As empresas que tiverem dificuldade de romper com modelos mais tradicionais não vão sobreviver?
Será fatal para quem achar que isso tudo é modismo, que tudo vai passar e voltar ao normal. Os restaurantes que serão montados a partir de hoje e não pensarem em opções delivery não aprenderam nada e já nascerão errados. As entregas têm de ser naturais a partir de agora. É uma dinâmica complexa de mudança que envolve todos os negócios.

Além da digitalização, que áreas têm se destacado dentro das empresas com o isolamento?
O departamento de Recursos Humanos assumiu o papel de protagonista dentro da crise como nunca se viu antes. Está vendo as questões das pessoas, quem está acomodado, como trabalhar a cultura, como faz com os horários. Agora é a hora de trabalhar o desenvolvimento de pessoas, para quando tudo isso passar termos times mais preparados.
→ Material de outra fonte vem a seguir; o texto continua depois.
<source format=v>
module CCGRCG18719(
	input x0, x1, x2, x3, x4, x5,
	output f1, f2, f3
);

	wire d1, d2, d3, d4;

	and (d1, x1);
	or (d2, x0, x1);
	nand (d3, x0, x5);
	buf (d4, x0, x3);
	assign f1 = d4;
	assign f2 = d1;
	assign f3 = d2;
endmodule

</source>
Está no DNA dos empreendedores se reinventar nos momentos difíceis?
Grandes líderes nascem de grandes crises. Os que tiverem inteligência emocional, serenidade e criatividade, com capacidade de reinvenção, vão muito bem pós-Covid-19. Estamos vendo muitos líderes sem saber o que fazer. Porque não existe manual. É novo. A literatura sobre como superar a pandemia está sendo escrita agora. Daqui a alguns anos teremos os cases das empresas que sucumbiram e das que emergiram durante a crise. Esse é momento de as lideranças se aproximarem dos times, dos negócios, se reinventarem de fato, com muita serenidade.
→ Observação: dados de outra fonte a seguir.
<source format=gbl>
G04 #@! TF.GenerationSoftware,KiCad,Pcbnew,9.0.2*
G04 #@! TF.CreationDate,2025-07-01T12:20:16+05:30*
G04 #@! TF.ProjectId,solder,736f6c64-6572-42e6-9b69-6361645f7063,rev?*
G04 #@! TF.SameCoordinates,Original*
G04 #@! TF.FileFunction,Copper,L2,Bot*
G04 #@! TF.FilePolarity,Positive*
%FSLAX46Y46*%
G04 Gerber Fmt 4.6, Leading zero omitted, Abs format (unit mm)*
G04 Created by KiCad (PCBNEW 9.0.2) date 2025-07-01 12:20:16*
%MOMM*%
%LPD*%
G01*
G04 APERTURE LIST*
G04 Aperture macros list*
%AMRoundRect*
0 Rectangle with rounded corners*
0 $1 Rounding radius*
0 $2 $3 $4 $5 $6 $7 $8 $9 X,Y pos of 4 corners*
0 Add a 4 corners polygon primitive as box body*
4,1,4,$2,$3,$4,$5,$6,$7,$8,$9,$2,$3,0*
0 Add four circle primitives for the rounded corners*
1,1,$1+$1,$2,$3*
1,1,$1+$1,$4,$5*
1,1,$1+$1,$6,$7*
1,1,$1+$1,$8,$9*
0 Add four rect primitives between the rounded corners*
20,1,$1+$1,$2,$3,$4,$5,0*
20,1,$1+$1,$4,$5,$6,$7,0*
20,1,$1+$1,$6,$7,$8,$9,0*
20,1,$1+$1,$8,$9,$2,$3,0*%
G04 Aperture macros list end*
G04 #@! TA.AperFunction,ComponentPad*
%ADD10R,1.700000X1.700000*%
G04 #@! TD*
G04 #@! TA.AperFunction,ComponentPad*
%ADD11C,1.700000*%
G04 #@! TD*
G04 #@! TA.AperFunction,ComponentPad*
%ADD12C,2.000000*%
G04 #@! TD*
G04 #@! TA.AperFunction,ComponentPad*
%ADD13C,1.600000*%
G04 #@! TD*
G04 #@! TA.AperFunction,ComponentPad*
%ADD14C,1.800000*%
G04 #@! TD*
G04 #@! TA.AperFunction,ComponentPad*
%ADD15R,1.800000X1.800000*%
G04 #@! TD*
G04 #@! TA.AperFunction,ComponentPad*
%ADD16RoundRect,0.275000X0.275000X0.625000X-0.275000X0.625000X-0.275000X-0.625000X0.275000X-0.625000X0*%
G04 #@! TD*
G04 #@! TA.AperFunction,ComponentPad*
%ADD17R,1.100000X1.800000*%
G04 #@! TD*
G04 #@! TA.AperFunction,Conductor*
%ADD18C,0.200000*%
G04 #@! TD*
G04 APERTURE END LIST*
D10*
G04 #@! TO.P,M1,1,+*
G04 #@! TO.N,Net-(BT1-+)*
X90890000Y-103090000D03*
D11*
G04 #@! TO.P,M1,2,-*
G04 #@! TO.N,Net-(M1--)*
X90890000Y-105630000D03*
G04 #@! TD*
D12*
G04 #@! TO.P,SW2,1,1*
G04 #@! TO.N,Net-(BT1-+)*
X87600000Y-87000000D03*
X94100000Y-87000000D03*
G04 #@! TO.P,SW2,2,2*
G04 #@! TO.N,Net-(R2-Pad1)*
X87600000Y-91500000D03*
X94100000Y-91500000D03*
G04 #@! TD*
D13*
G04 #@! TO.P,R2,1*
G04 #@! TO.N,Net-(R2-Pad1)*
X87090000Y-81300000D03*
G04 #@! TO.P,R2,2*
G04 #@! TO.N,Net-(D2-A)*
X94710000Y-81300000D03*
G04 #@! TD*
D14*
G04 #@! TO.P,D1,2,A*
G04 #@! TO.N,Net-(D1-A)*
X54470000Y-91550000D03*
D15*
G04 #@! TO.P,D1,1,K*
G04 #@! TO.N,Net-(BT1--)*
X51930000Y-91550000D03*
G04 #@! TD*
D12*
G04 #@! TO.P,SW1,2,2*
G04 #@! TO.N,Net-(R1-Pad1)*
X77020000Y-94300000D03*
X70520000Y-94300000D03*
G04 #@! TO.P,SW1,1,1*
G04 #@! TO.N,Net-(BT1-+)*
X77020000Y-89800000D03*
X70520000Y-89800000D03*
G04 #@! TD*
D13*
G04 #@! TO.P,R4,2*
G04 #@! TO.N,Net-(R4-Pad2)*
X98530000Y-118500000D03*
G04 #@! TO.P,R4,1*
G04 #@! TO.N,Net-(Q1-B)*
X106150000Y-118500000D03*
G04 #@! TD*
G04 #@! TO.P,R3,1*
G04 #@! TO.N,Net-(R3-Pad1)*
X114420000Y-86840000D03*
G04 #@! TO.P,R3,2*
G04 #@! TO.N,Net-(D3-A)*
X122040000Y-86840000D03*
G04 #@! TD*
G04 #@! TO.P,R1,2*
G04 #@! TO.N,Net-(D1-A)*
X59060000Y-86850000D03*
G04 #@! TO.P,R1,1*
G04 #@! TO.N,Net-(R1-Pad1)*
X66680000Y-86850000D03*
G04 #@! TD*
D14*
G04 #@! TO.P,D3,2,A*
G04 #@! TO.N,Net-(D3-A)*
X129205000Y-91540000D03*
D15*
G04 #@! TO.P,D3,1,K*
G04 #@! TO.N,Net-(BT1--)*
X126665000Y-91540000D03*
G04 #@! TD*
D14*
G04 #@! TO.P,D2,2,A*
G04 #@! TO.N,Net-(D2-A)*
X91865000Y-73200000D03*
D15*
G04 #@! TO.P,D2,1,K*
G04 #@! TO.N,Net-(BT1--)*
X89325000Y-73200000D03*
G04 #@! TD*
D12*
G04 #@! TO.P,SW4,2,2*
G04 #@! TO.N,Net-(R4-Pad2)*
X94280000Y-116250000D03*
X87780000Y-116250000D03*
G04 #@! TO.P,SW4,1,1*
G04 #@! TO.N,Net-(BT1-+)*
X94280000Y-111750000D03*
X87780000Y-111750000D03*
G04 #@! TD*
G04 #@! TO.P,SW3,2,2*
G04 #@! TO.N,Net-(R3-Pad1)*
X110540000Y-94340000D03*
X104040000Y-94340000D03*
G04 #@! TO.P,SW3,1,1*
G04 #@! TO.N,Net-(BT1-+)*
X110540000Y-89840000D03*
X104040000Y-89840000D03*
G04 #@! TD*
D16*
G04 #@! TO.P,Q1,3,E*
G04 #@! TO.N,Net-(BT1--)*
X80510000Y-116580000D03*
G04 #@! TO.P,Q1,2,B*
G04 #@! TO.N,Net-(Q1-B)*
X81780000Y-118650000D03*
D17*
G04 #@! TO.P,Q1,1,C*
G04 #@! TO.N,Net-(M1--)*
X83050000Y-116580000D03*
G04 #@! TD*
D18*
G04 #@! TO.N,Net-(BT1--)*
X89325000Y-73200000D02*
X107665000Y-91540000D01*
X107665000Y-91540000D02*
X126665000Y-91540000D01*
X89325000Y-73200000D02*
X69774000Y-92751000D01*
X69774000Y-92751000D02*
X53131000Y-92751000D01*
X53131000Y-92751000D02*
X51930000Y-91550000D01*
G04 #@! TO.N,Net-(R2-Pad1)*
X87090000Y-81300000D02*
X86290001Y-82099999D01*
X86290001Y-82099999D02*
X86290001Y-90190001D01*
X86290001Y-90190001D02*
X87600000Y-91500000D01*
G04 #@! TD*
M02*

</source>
Vamos sair mais preparados dessa crise?
Não tenho dúvidas de que sairemos mais fortes, mais unidos. Temos visto grandes bancos se unindo como nunca se viu na história, anunciado medidas em conjunto. Sairemos mais humanizados. Na SingularityU sempre falamos em pensamento linear contra o pensamento exponencial. Vivemos a era do pensamento exponencial, de antecipar tendências e nos preparar para agir. E o coronavírus ensinou para todo mundo o que é exponencialidade. De uma maneira não positiva, mas é muito importante neste momento. Estou contente com o futuro que nos está guardado.